I am currently trying to understand the proof that $[-x] = -[x]-1$ if $x$ is not an integer (solutions for $b$.)
where $[x]$ is the floor function.
Can somebody explain me how he went from $$-n-1 < -x < n$$ to $$[-x] = -n - 1 = -[x]-1$$ in the solutions for $b$.
On
Another proof that may help:
Let $x = a + \epsilon$ where $a \in \Bbb Z, \epsilon \in (-1,1)$. This is a way to formulate $x$ in terms of its integer and decimal component.

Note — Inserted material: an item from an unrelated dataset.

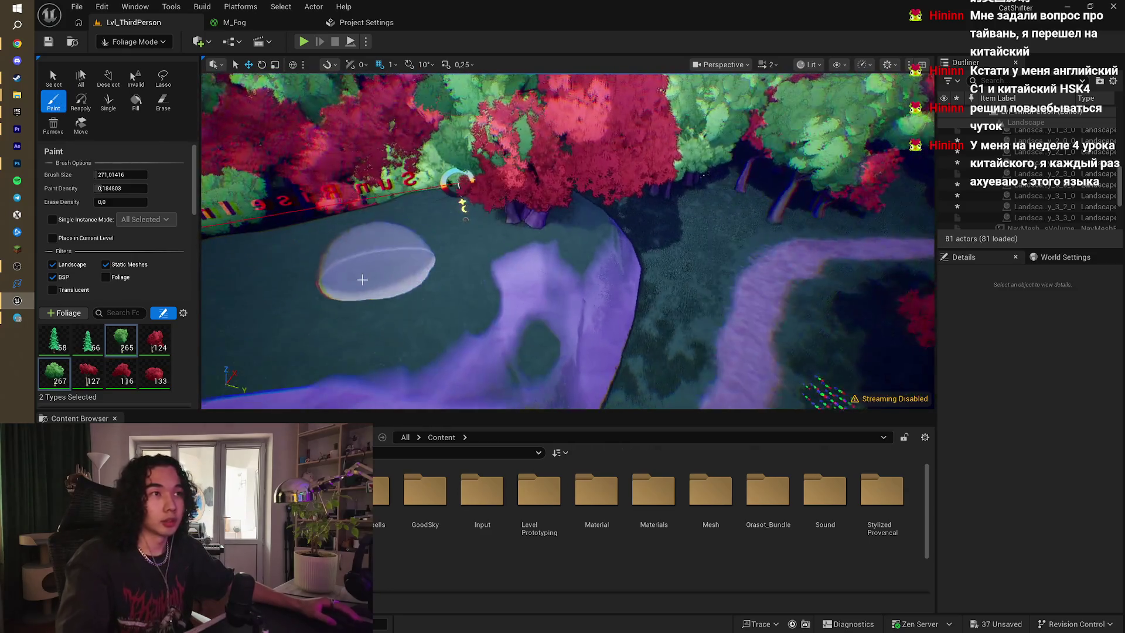
{"action": "key", "text": "ctrl+z"}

Then $[x]$ = $a + [\epsilon]$ (try to convince yourself of this) and $[-x] = -a + [-\epsilon]$.
If $\epsilon = 0$ (ie $x$ is an integer and, thus, $[\epsilon] = 0$), then the $[-x] = -[x]$ equality should be obvious.
Suppose $\epsilon \gt 0$, then we have $[x] = a + 0 = a$ and $[-x] = -a + (-1)$. Then we have $[-x] = [x] - 1$.
If $\epsilon \lt 0$, then we have $[x] = a - 1$ and $ [-x] = -a + 0$. Again, $[-x] = -[x] -1$.
Since $-n-1<-x<-n$, the number $-n-1$ is the greatest integer less or equal $-x$ (it is less than $-x$ but the next integer, namely $(-n-1)+1=-n$ is greater).
Therefore $[-x]=-n-1$. Since $[x]=n$, we get $[-x]=-n-1=-[x]-1$.